# ESV - The Lutheran Study Bible



## JM (Mar 29, 2009)

The Lutheran Study Bible



> Reformation Day 2009
> Pre-order now.
> 
> Engage in devotional, Christ-centered Bible reading and study with the distinctive, comprehensive notes and practical application of The Lutheran Study Bible. This new Bible is the first in English to be developed from the ground-up with notes that are distinctively Lutheran, prepared by Lutheran contributors from over twenty Lutheran church bodies. Current Lutheran scholarship, insights from the Church Fathers, and rich devotional commentary provide meaningful perspective for both young and mature Christians.


----------



## charliejunfan (Mar 29, 2009)

cool


----------



## SolaGratia (Mar 29, 2009)

Samples of The Lutheran Study Bible

I have been reading the samples and notes look excellent.


----------



## PresbyDane (Mar 29, 2009)

Go read the study notes for Romans 9, 13 they take the "chicken" way out like most lutherans
Why do they always feel the need to do that
I wish they would step up and say the WHOLE truth.


----------



## shackleton (Mar 29, 2009)

It also has pictures of Jesus, which I am sure will bug some non-Lutherans.


----------



## PresbyDane (Mar 29, 2009)

And some Luthereans


----------



## SolaGratia (Mar 29, 2009)

To compare with the upcoming ESV Lutheran Study Bible this is what other ESV "Study Bibles" have noted on Romans 9:13.

*The ESV Study Bible says*:

Rom. 9:13 The citation of Mal. 1:2–3 also shows that God set his saving love on Jacob and rejected (hated) Esau. “Hated” is startling, but as a sinner Esau did not deserve to be chosen by God, who remains just in not choosing everyone.

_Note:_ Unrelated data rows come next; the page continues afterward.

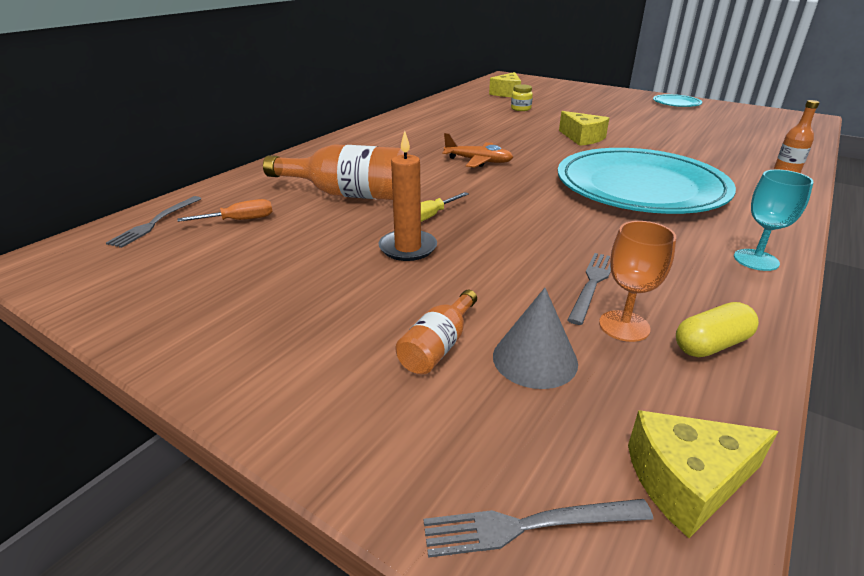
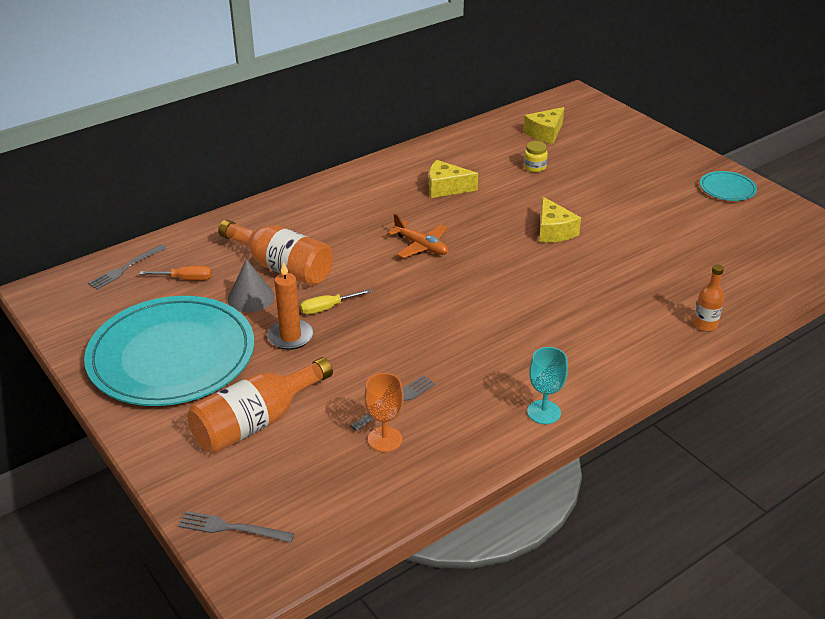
camera: 20 degrees right, 5 degrees up
(438, 346) = (256, 422): orange bottle -> orange bottle, size x1.91
(535, 359) = (307, 446): grey cone -> grey cone (251, 297)
(640, 187) = (538, 312): turquoise plate -> turquoise plate (171, 355)
(687, 481) = (326, 533): yellow cheese -> yellow cheese (446, 188)
(711, 344) = (427, 467): yellow capsule -> none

The salvation of anyone at all comes only from God's mercy.


Mal. 1:2-3 In a classic text, which Paul quotes in Rom. 9:13, Malachi appeals to God's elective and unconditional love of Jacob and corresponding hatred of Esau. In this context loved refers to choice rather than affection, and hated refers to rejection rather than animosity (which was explicitly prohibited against Edomites, Esau's descendants, in Deut. 23:7).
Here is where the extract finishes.